Who cares about them? Why bother? They’re not spending their money going to Las Vegas to attend that show, it’s their company’s money. So why bother putting in the extra effort in your presentation? Boring panel discussions are perfectly acceptable to most. So are text-filled slides presented by sleep-inducing speakers. Chances are you won’t draw much of a crowd anyway, so it’s not worth putting in the extra effort. Just sit there, shut up, and speak when spoken to. Don’t rock the boat and be a hero by putting on a performance that stands out in the crowd of sessions. In fact, you’ve spoken a dozen times to other groups about the same subject. You’ve put in your time, the audience doesn’t care, so don’t worry about having to give that 13th performance. You’ve done it plenty, and I’m sure your sick of it by now.

10. You’re Just Not a Public Speaker

Nobody is going to blame you for not being able to deliver a good presentation. It’s not who you are and you never have to worry about how you look and sound in front of an audience. You’ll never be called into action, so it should be the furthest thing from your mind. Look at where you work! Nobody at your company takes presentation skills seriously, especially at the executive level. If they don’t care about things like that, somebody like you shouldn’t care – let alone worry. You’re simply not a public speaker, and you never will be.

#sarcasm

Absurd? You bet. But the vast majority deliver presentation performances and event experiences that demonstrate otherwise.

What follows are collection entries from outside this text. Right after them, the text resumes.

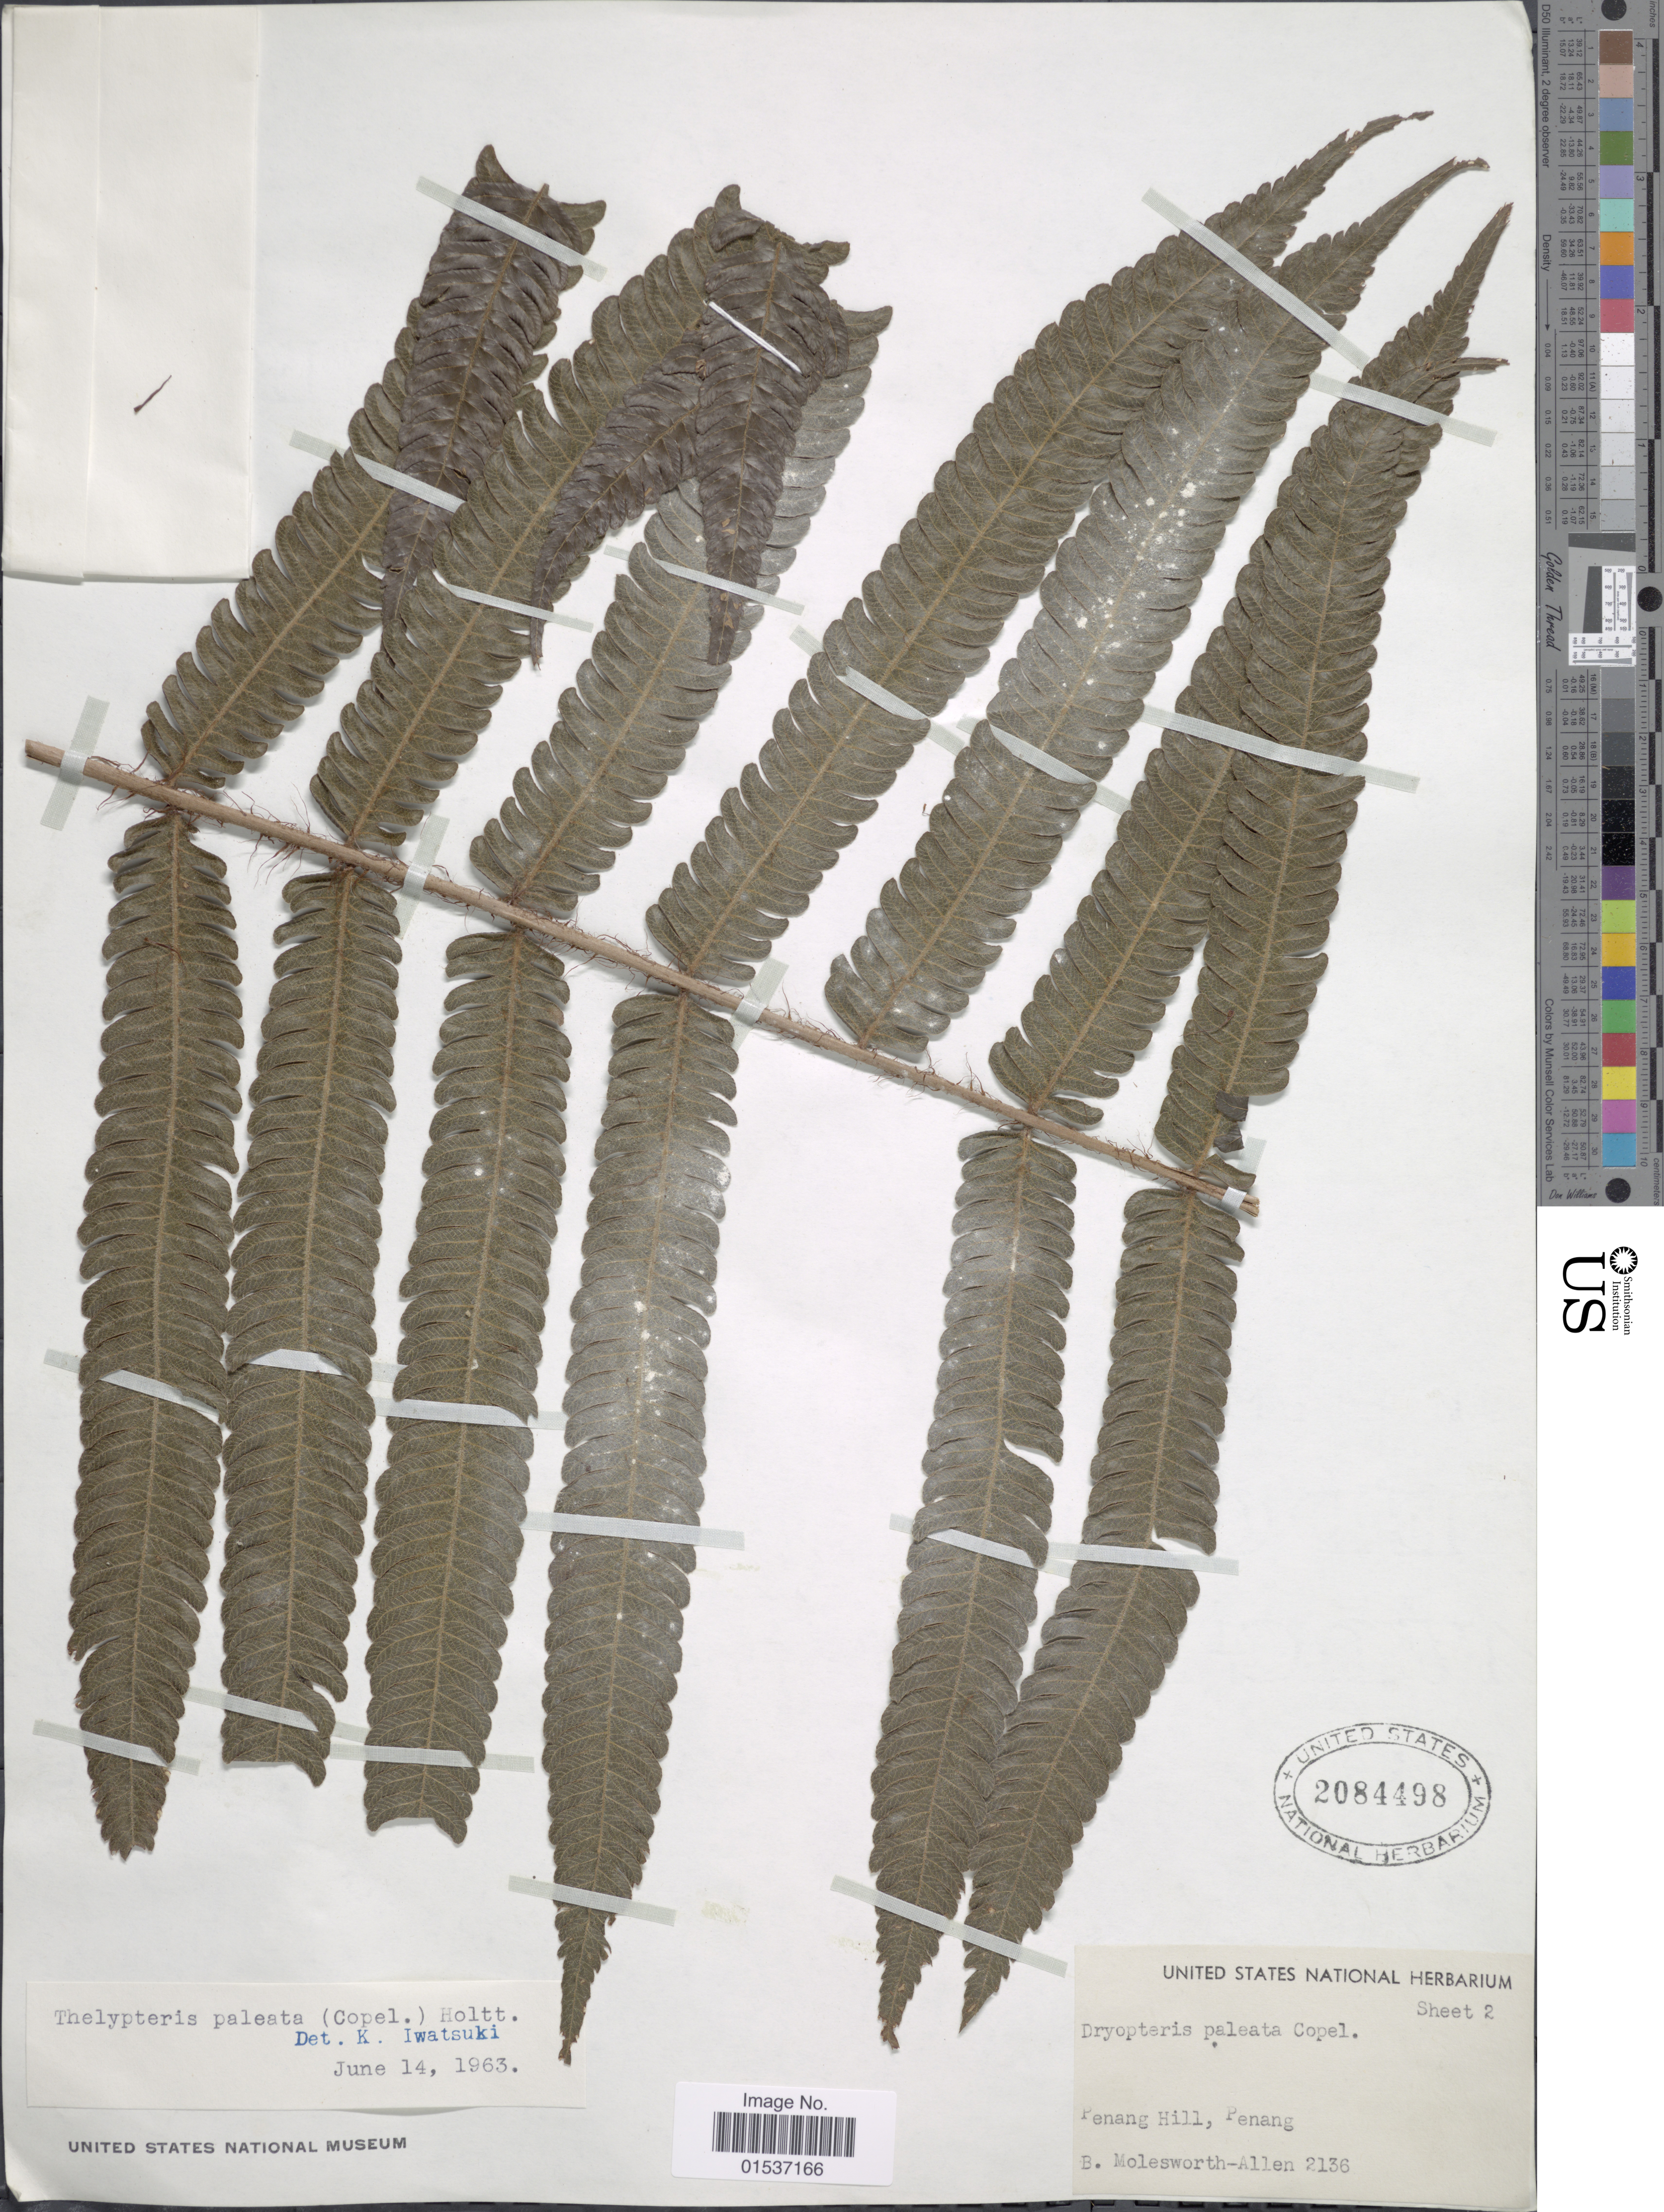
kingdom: Plantae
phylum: Tracheophyta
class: Polypodiopsida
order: Polypodiales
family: Thelypteridaceae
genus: Thelypteris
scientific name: Thelypteris paleata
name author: (Copel.) Holttum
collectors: B. E. G. Molesworth-Allen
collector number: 2136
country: Malaysia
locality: Penang Hill, Penang.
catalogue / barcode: US 2084498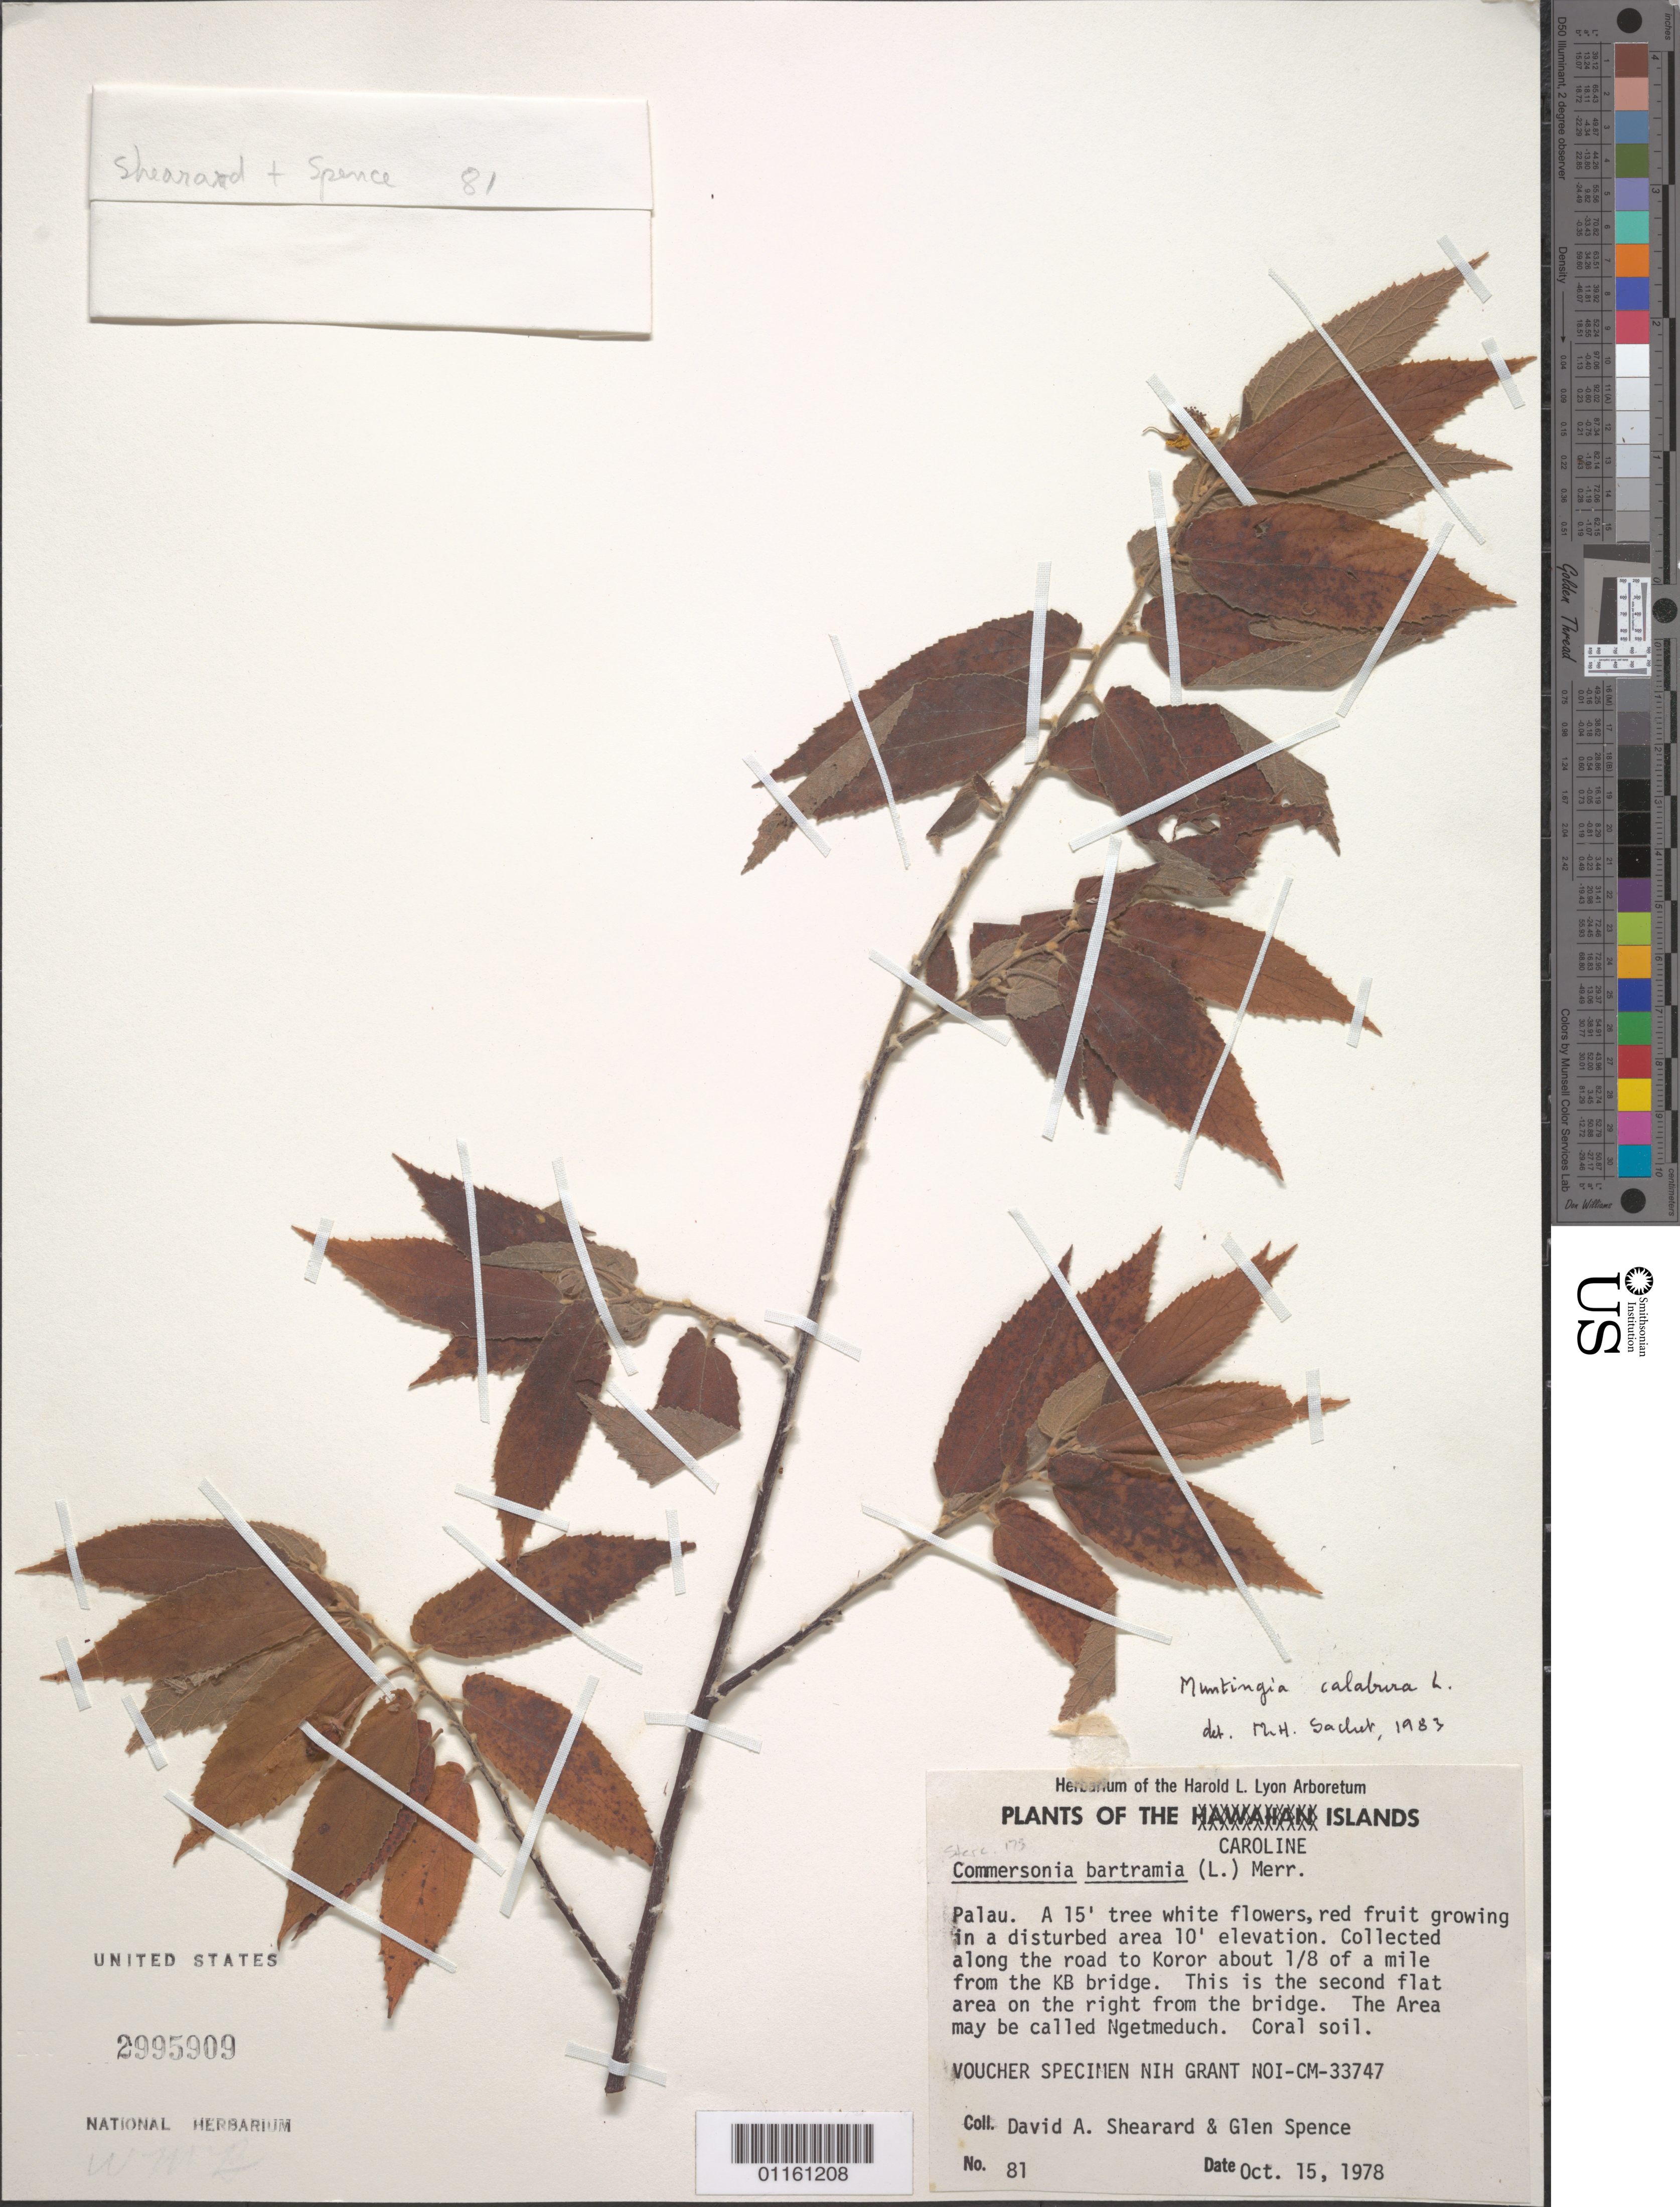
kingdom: Plantae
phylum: Tracheophyta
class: Magnoliopsida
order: Malvales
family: Muntingiaceae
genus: Muntingia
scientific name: Muntingia calabura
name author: L.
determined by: Sachet, M.-H.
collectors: D. Sherard & G. Spence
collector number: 81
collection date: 1978-10-15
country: Palau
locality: Along the road to Koror about 1/8 of a mile from the KB bridge. This is the second flat area on the right from the bridge. The area may be called Ngetmeduch.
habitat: Coral soil.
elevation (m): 10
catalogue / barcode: US 2995909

And I refuse to accept mediocrity, not to mention subpar personal communication performances.

What’s really riding on your next public speaking performance?

  • Your business communication ability to connect with distracted audiences.
  • Your ability to perform, with little to no corporate help.
  • Your company’s investment in the event sponsorship, but not your professional development.
  • Sales.
  • Jobs.
  • Your professional reputation.

If you don’t think your business #communication, #presentation ability, or impromptu public speaking skill set will ever come into play, read this. But for those who recognize and put into practice skills and techniques to handle any pubic speaking and presentation opportunity, you’ll have an arrow in your quiver that’ll rock your competition. They’ll not only fear competing with you, and they’ll still fear having to give that competing presentation.

And that’s your winning combination.